# Dehorning Jersey Calf



## cjc (Dec 2, 2016)

Well, I have my first Jersey calf as many of you know. He is about 2 months old now. I was given advice from the man I bought his dam from to use the paste to take off his horns when they started coming in. As soon as I saw the buds coming up I put the paste on. Now these horns seem to just be coming in bigger and bigger. Do I put the paste on again? I almost debate just letting his horns grow in but it would be my first cow with horns. I should mention he is not long for the world...1.5 years max, he's freezer meat. I thought I would just let his mother raise him but she is my nurse cow and this new jersey baby isn't the friendliest guy. Not aggressive at all but he wont let me grab him like my other calves. Because I have so many calves right now I am only keeping the calves that are not head shy from this season. What are your thoughts on this? Do I use the paste again? Do I try and get them off some other way? Do I let the horns grow in? Sorry if this is a stupid question but I've only ever owned polled breeds!


----------



## Green Acres Farm (Dec 2, 2016)

I do not have cows or know really anything about cows, but dehorning paste is strongly discouraged in the goat world. If the paste gets onto his eyes, he can go blind, if it gets onto his mother, her udder can be burned, etc. In my Goat Medicine book, it shows neocropsy photos of a kid's _brain_ that was burned and damaged from the paste. 

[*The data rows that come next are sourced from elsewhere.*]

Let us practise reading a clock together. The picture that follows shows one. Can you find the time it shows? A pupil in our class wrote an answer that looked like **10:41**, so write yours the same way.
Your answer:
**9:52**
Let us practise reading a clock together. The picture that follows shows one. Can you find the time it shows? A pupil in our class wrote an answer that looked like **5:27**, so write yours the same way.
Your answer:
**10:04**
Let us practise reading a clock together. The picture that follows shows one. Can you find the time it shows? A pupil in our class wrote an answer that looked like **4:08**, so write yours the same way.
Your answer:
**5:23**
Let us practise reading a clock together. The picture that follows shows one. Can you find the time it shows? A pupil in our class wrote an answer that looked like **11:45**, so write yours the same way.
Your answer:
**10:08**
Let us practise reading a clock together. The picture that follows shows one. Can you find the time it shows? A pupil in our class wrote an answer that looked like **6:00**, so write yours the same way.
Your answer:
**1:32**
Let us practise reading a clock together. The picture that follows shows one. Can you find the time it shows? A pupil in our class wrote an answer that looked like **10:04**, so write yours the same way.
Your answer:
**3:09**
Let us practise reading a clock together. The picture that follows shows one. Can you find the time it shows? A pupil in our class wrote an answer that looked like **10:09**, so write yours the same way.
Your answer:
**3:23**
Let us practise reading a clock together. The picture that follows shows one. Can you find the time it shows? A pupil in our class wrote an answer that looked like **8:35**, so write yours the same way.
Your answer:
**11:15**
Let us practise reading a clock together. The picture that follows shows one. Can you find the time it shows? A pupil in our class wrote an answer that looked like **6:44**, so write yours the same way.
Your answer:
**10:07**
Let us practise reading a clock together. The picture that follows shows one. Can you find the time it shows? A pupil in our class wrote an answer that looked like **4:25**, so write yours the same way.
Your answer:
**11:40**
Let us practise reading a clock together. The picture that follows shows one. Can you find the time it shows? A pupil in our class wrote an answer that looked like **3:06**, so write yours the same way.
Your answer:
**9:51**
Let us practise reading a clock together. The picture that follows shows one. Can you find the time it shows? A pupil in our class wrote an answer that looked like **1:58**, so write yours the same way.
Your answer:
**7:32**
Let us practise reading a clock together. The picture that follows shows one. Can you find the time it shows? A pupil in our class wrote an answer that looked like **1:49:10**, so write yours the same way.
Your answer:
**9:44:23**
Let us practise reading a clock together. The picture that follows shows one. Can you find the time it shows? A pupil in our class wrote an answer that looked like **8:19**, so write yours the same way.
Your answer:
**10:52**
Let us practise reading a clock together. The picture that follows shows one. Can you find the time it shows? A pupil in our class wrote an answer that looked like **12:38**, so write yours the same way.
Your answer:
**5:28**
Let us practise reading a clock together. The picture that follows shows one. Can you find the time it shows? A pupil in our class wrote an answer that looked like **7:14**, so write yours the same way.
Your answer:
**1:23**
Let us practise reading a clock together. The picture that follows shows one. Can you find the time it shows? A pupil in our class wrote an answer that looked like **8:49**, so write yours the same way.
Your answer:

Have you looked into an electric disbudder?


----------



## Simpleterrier (Dec 2, 2016)

I leave the horns on all my animals. I haven't seen a reason to remove them. I just got a Holstein steer processed and he had horns. He was around 18 months old didn't have a problem with them. All my goats keep their horns. I had some Nubians dehorned years ago and the never did act right afterwards they were burnt off. I have helped dehorn slot of dairy calves but never with paste but they were gonna be milk cows. I know others have different ideas I just haven't seen the need to dehorn


----------



## cjc (Dec 2, 2016)

@Green Acres Farm interesting I had not heard all of those facts. Our neighour has an electric disbudder but I don't want to buy one as this will likely be my only horned calf. Is he too old now for that? Now that his horns are already up a bit? I kept him away from the herd and his mother for 8 hours. He was not happy! But I needed to protect him and her and that was what was recommended on the packaging

@Simpleterrier I am leaning towards just leaving them on. He's not aggressive at all but I have heard Jersey steers can be pretty hard to handle. I did band him and I pat him a bit each day so hopefully he stays somewhat mellow.


----------



## Simpleterrier (Dec 2, 2016)

Jerseys are jerseys they are rotten and nosey. The meat can also be different than what ur used to


----------



## Green Acres Farm (Dec 2, 2016)

cjc said:


> @Green Acres Farm interesting I had not heard all of those facts. Our neighour has an electric disbudder but I don't want to buy one as this will likely be my only horned calf. Is he too old now for that? Now that his horns are already up a bit? I kept him away from the herd and his mother for 8 hours. He was not happy! But I needed to protect him and her and that was what was recommended on the packaging


I have no idea. I saw a video of calf disbudding, and there was a little stub. 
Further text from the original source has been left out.